Top of Raw data

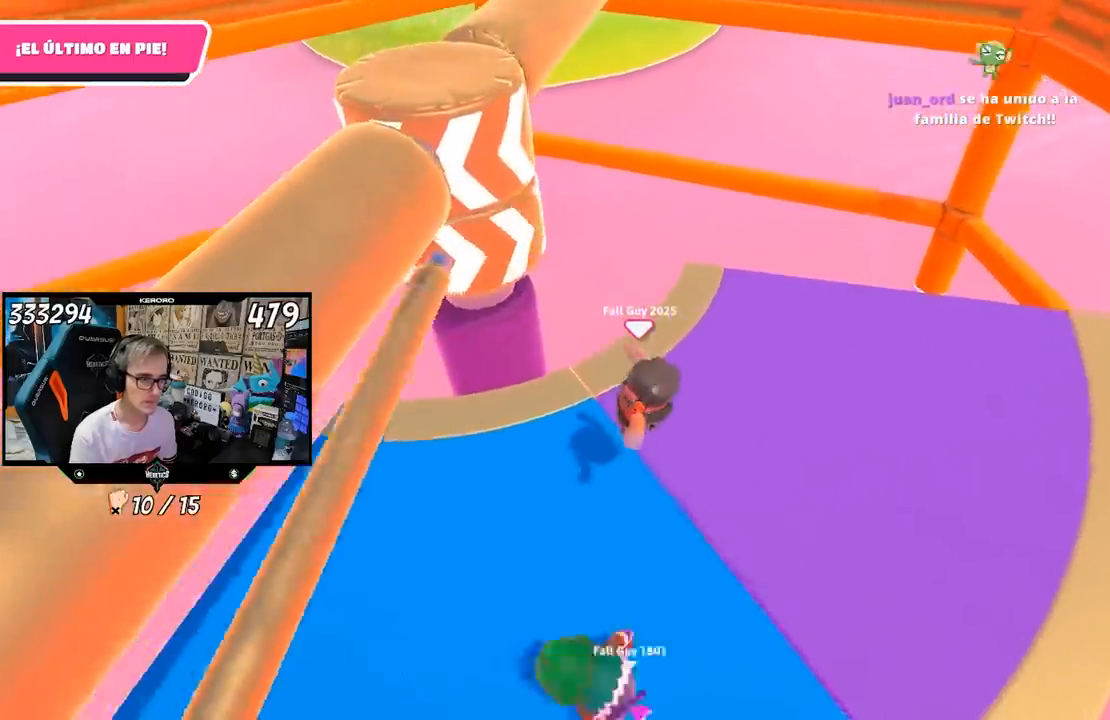
{"buttons": [], "left_stick": "down", "right_stick": "center", "events": [[17, "right_stick", "up-right"], [183, "left_stick", "down-left"], [250, "right_stick", "center"], [483, "left_stick", "down"]]}
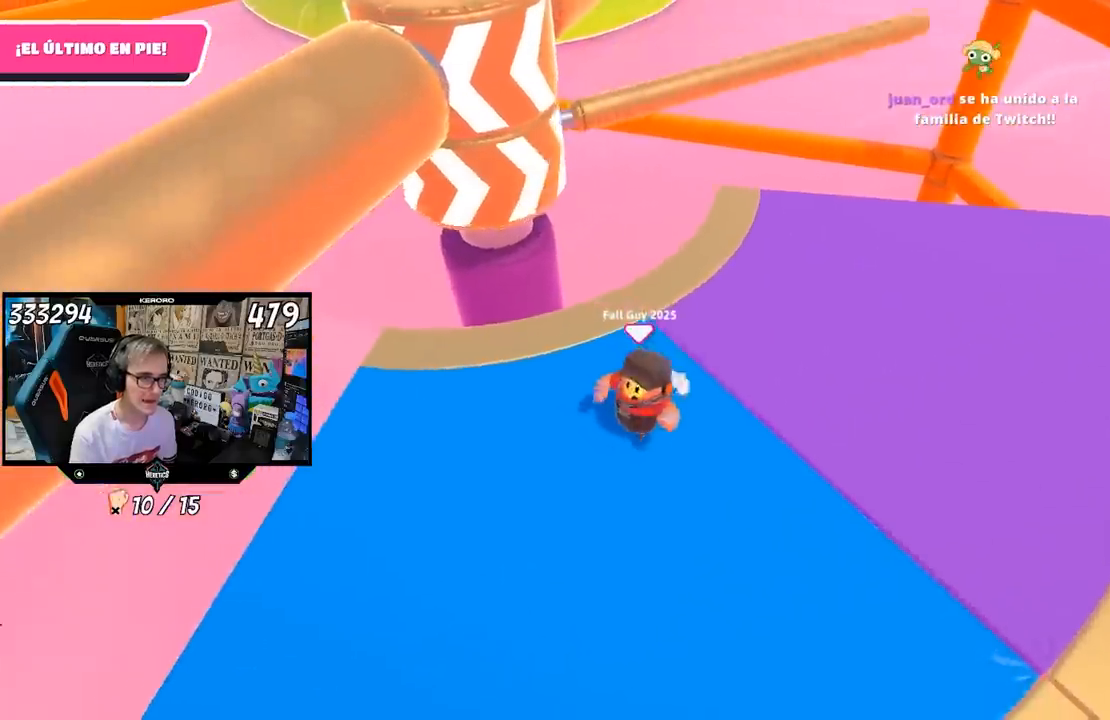
{"buttons": ["CROSS"], "left_stick": "up-right", "right_stick": "center", "events": [[17, "left_stick", "down-left"], [50, "left_stick", "up-right"], [317, "CROSS", "down"]]}
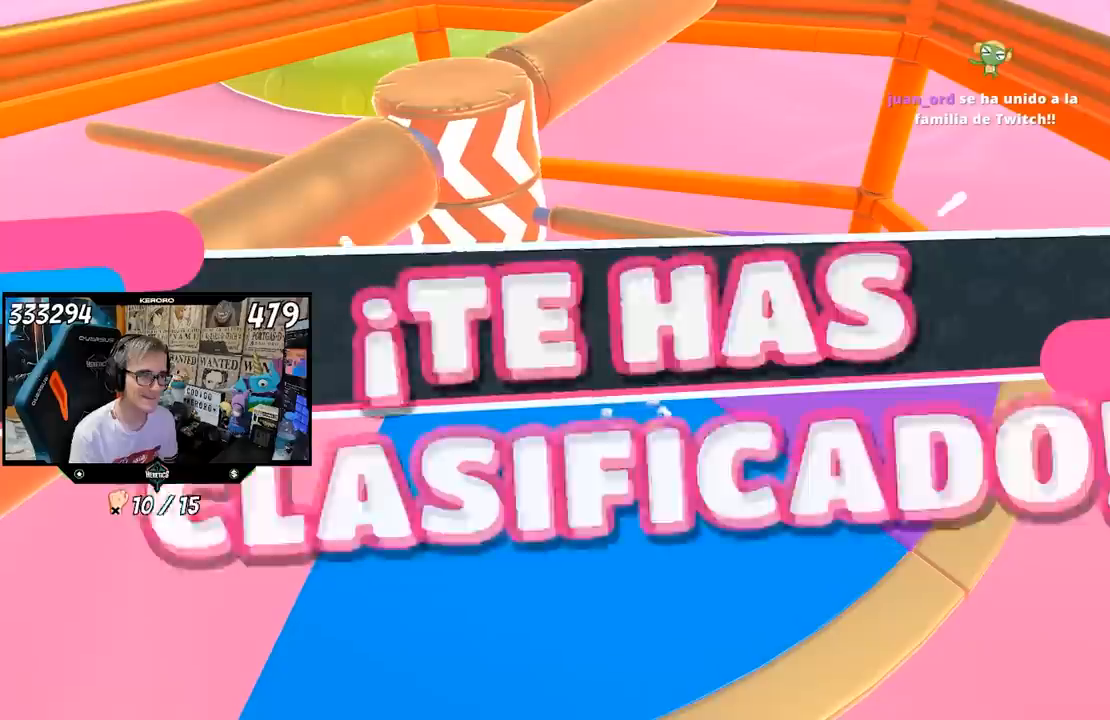
{"buttons": [], "left_stick": "center", "right_stick": "center", "events": [[17, "CROSS", "up"], [50, "left_stick", "down-left"], [183, "left_stick", "center"]]}
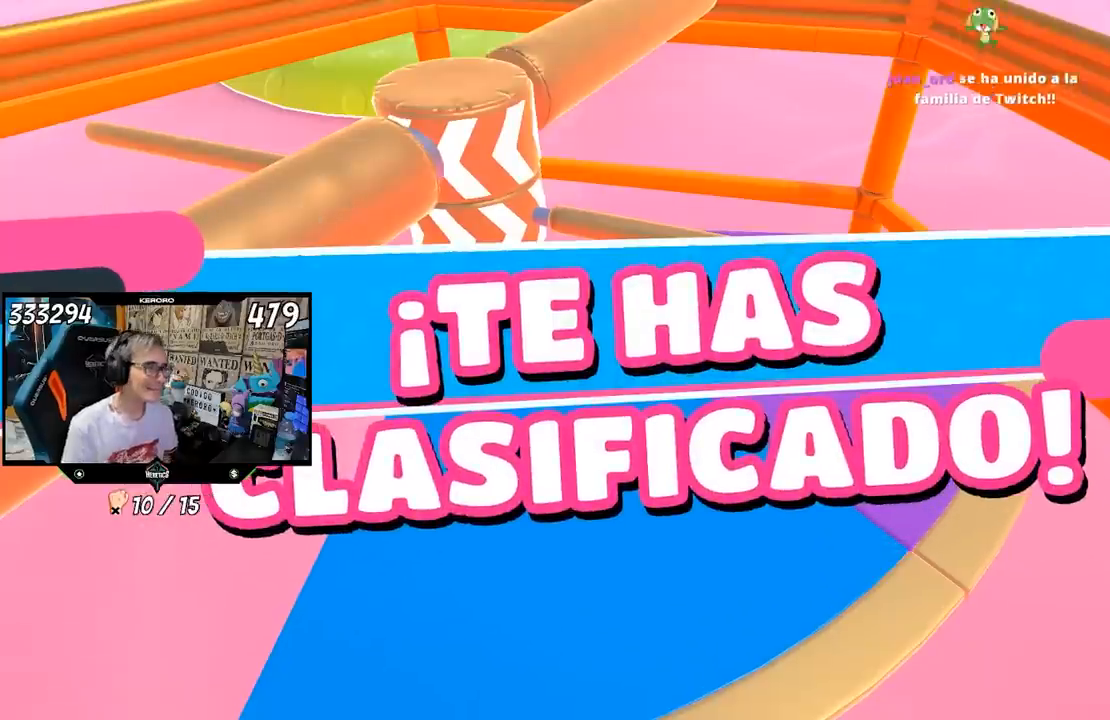
{"buttons": [], "left_stick": "center", "right_stick": "center", "events": []}
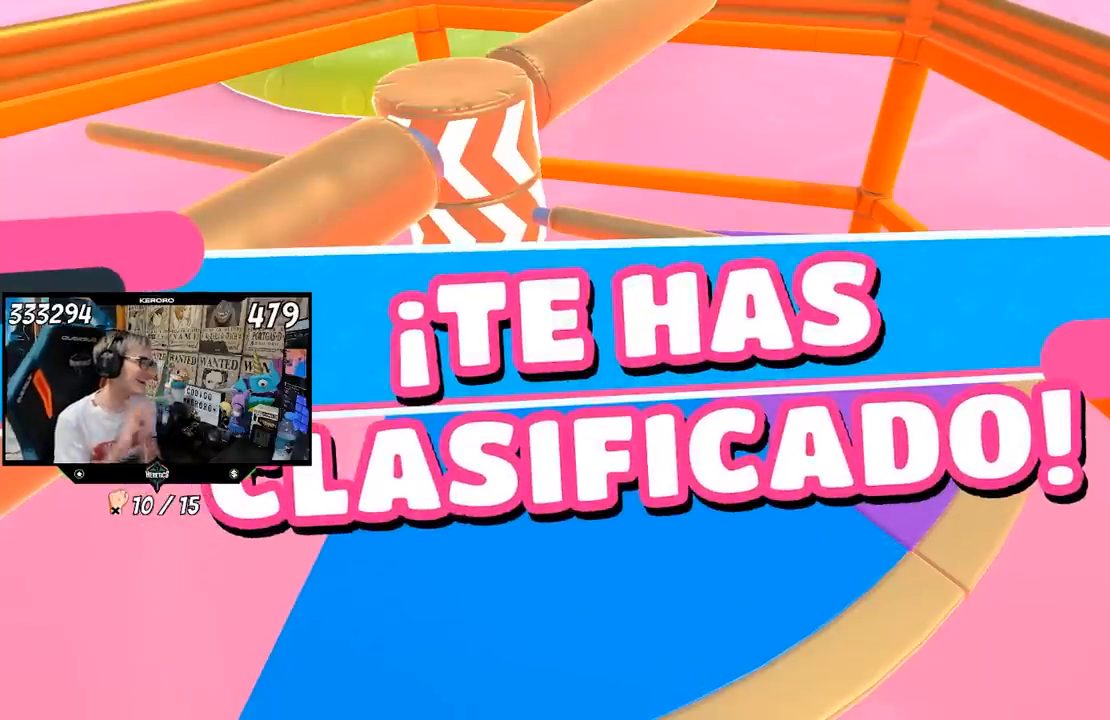
{"buttons": [], "left_stick": "center", "right_stick": "center", "events": []}
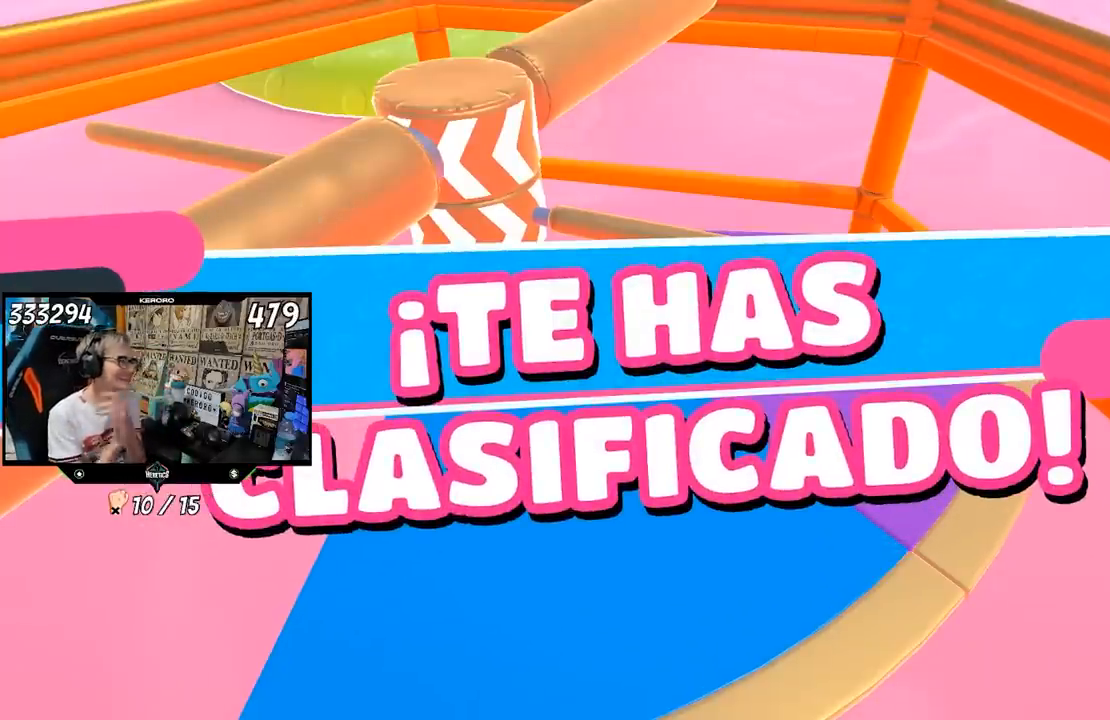
{"buttons": [], "left_stick": "center", "right_stick": "center", "events": []}
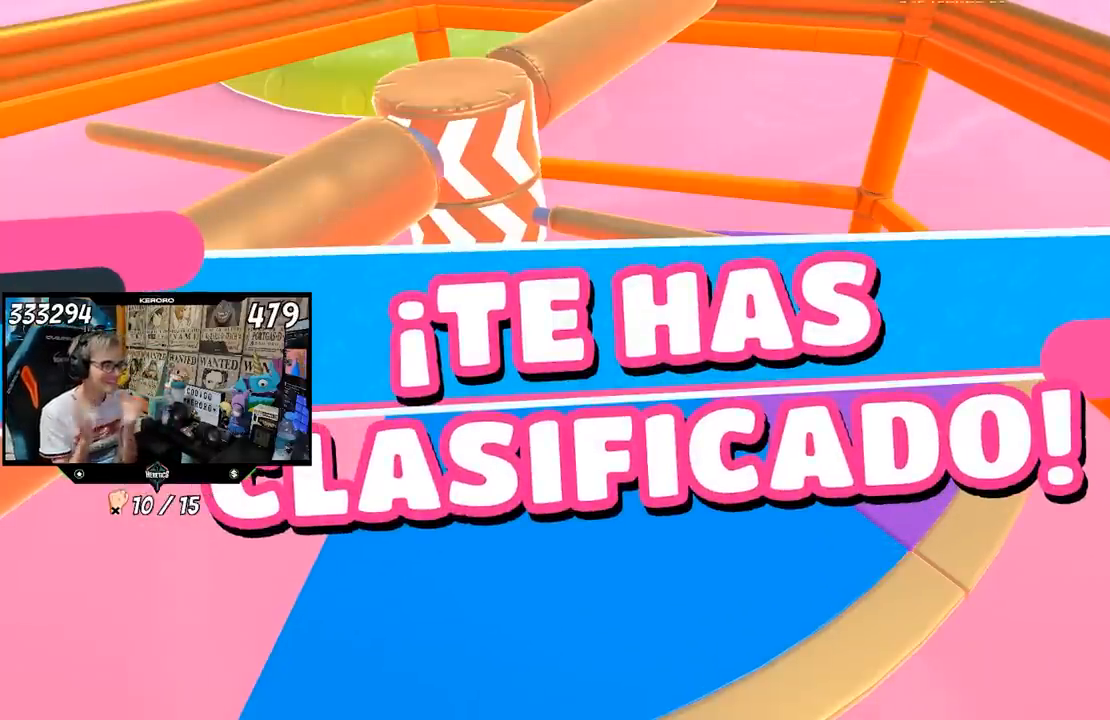
{"buttons": [], "left_stick": "center", "right_stick": "center", "events": []}
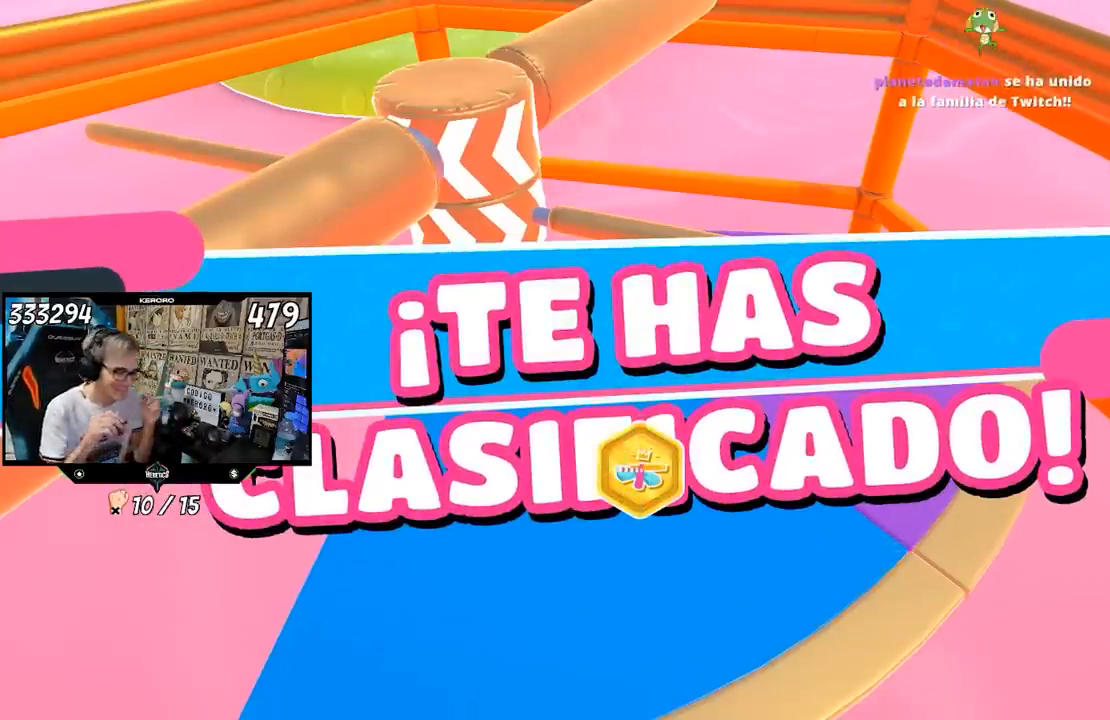
{"buttons": [], "left_stick": "center", "right_stick": "center", "events": []}
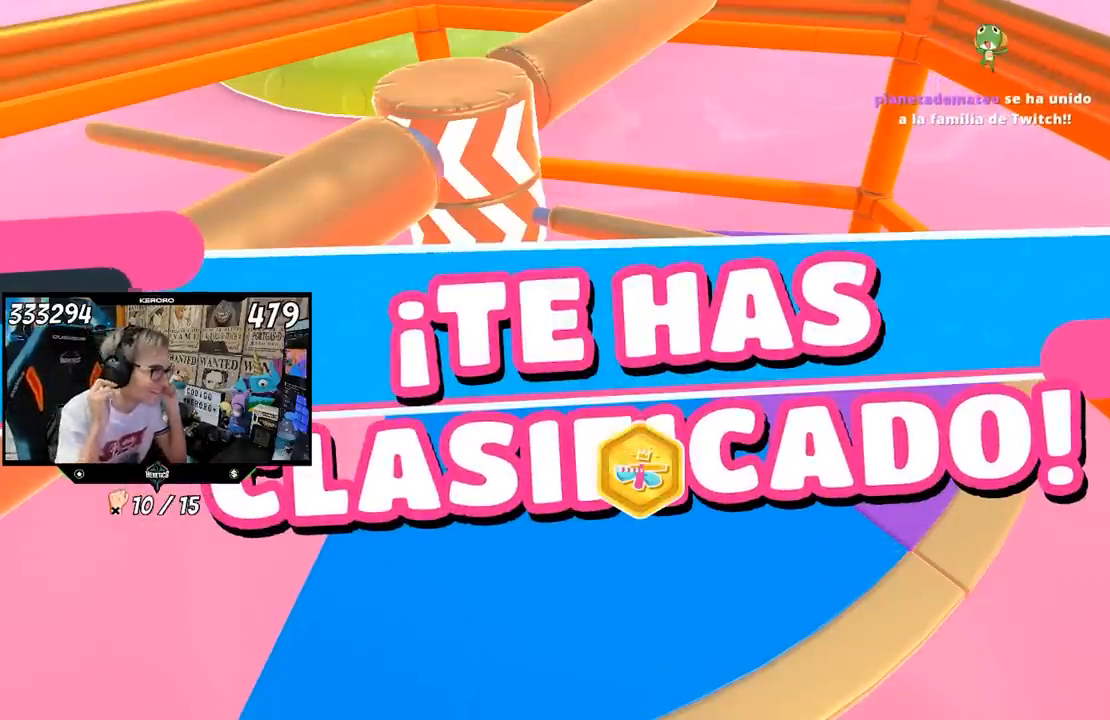
{"buttons": [], "left_stick": "center", "right_stick": "center", "events": []}
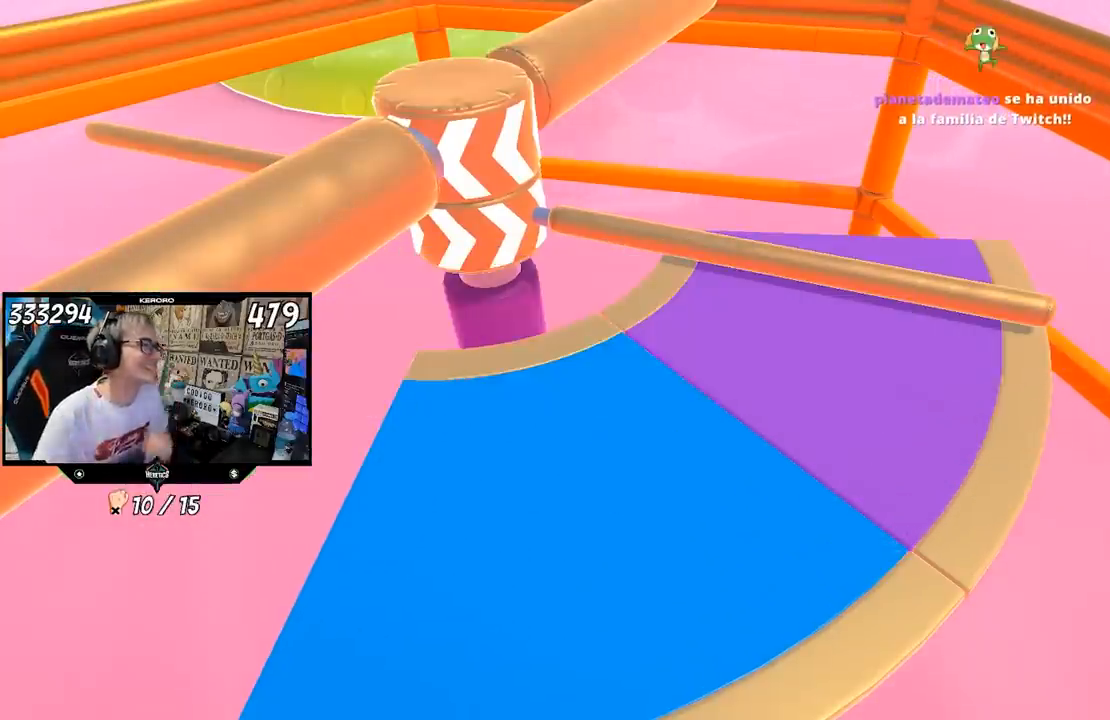
{"buttons": [], "left_stick": "center", "right_stick": "center", "events": [[200, "R1", "down"], [333, "R1", "up"]]}
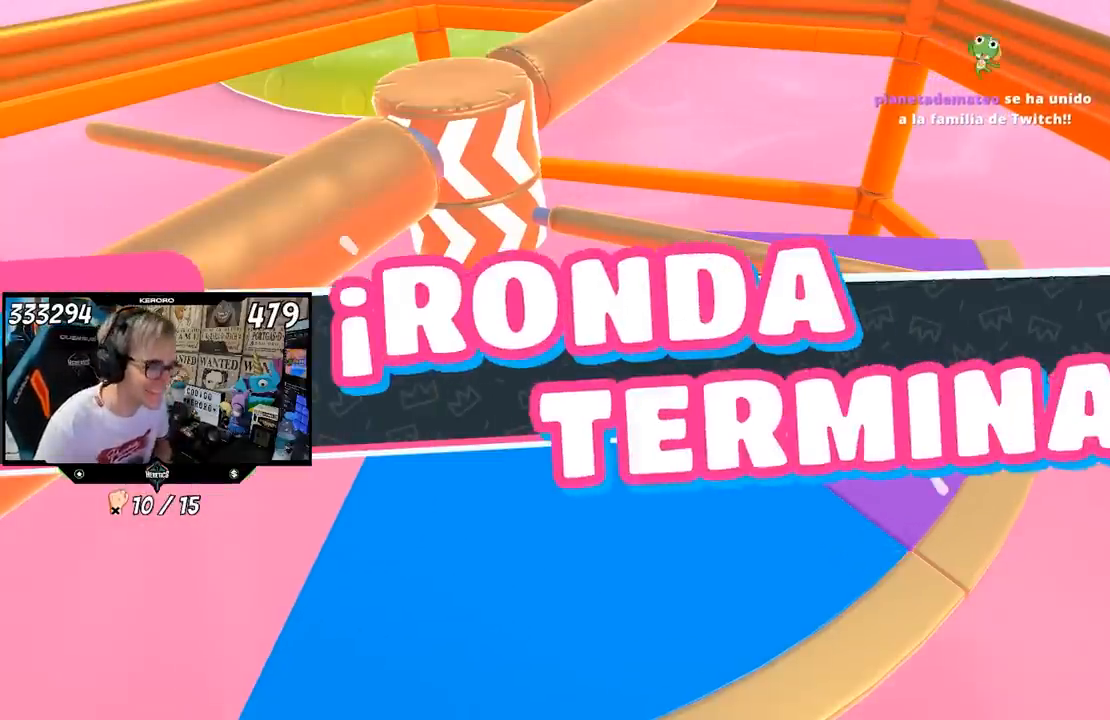
{"buttons": [], "left_stick": "center", "right_stick": "center", "events": []}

Bottom of Raw data

▸ Exercise directions
Return each entry exactly as given. Leave the images out.

▸ Result
{"buttons": [], "left_stick": "down", "right_stick": "center", "events": [[17, "right_stick", "up-right"], [183, "left_stick", "down-left"], [250, "right_stick", "center"], [483, "left_stick", "down"]]}
{"buttons": ["CROSS"], "left_stick": "up-right", "right_stick": "center", "events": [[17, "left_stick", "down-left"], [50, "left_stick", "up-right"], [317, "CROSS", "down"]]}
{"buttons": [], "left_stick": "center", "right_stick": "center", "events": [[17, "CROSS", "up"], [50, "left_stick", "down-left"], [183, "left_stick", "center"]]}
{"buttons": [], "left_stick": "center", "right_stick": "center", "events": []}
{"buttons": [], "left_stick": "center", "right_stick": "center", "events": []}
{"buttons": [], "left_stick": "center", "right_stick": "center", "events": []}
{"buttons": [], "left_stick": "center", "right_stick": "center", "events": []}
{"buttons": [], "left_stick": "center", "right_stick": "center", "events": []}
{"buttons": [], "left_stick": "center", "right_stick": "center", "events": []}
{"buttons": [], "left_stick": "center", "right_stick": "center", "events": [[200, "R1", "down"], [333, "R1", "up"]]}
{"buttons": [], "left_stick": "center", "right_stick": "center", "events": []}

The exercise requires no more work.